QUELLENAUSZUG =

Kein Platz für Kinder?

Spielplätze sind in der Innere Stadt wirklich dünn gesät. Gerade einmal 0,1% der Bezirksfläche entfällt auf die sieben im Bezirk vorhandenen Spielplätze – nur einer davon ist für Kleinkinder.

Dorniger Alleingang

Das hindert die ÖVP aber nicht daran, diese wenigen Spieloasen noch weiter zu dezimieren. Im Rudolfspark wird gerade auf Veranlassung der ÖVP ohne Einbindung der Anrainer oder anderer Parteien ein Rosenbeet errichtet. Dort, wo es bis vor kurzem noch Platz zum Ballspielen für die Kleinsten und Kleinen gab, ist derzeit nur ein riesiges Erdloch zu sehen. Das empört auch die Bezirksvorsteherin-Stellvertreterin Daniela Stepp (SPÖ). „Das ist Bewohnerfreundlichkeit a la ÖVP. Wir werden dazu einen Antrag in der nächsten Bezirksvertretungssitzung einbringen. Wir wollen, dass der Erste ein Wohnbezirk bleibt und dazu braucht es auch Platz für Kinder“, so Stepp.

AUFGABE = Führe den Text über die Spielplätze im Bezirk Innere Stadt nach seinem letzten Satz weiter. Die Datensätze spielen dafür keine Rolle.

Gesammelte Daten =
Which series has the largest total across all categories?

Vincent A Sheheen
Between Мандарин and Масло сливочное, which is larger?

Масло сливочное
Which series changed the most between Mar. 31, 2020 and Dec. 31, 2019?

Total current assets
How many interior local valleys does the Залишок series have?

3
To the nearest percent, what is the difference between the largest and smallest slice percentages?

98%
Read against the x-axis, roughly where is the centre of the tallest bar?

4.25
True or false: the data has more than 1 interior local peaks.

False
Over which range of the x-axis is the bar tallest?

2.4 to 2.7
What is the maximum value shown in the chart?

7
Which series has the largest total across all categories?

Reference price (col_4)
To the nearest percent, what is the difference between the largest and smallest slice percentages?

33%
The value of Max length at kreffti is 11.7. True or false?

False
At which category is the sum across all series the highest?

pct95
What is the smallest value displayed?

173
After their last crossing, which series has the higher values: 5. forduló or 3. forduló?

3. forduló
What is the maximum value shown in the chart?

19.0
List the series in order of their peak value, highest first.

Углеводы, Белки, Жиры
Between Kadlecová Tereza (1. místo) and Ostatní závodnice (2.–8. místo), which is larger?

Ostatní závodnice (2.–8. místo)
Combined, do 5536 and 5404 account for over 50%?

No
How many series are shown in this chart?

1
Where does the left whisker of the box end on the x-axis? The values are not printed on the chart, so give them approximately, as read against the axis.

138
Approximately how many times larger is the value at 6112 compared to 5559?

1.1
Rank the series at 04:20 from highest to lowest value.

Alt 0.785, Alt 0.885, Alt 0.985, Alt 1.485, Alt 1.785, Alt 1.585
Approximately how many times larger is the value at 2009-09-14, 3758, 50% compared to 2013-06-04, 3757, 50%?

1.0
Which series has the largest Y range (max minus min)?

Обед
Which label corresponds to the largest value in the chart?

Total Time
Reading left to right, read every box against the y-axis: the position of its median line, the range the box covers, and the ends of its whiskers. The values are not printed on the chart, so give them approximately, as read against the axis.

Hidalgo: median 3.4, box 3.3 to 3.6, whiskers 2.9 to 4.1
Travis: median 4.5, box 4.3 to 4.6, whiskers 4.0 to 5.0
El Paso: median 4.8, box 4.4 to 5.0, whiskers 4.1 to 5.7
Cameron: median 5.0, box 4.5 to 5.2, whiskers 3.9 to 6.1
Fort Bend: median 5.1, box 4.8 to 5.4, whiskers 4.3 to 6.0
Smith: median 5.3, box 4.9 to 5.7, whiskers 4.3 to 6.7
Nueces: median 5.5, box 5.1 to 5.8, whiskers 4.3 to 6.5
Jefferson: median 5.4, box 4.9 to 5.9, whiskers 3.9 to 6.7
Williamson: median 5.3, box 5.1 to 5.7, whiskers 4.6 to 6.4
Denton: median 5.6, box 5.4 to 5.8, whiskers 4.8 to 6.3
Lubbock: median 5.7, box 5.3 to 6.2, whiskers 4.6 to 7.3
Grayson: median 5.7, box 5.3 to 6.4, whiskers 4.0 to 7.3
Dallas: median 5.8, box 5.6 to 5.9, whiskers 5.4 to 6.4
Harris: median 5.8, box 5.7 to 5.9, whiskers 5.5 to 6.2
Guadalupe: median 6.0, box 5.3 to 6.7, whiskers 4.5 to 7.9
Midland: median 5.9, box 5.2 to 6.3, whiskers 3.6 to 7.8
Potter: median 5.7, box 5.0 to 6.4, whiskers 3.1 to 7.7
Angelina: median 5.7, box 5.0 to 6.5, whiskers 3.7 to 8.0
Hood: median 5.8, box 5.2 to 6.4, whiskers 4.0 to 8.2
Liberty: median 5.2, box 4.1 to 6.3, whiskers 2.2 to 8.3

ANTWORT =
Keine Fussballtore

Enttäuscht werden mit dieser Aktion auch viele Schüler, die sich für den Rudolfspark mobile Fußballtore gewünscht hatten.
Die Parkbetreuung war bereits informiert und wollte diesen Wunsch umsetzen. „Wir haben für diese Hau-Ruck Aktion keinerlei Verständis, besonders angesichts der Tatsache, dass sich in der Mitte des Rudolfsparks bereits ein Blumenbeet befindet“, betont Stepp abschließend.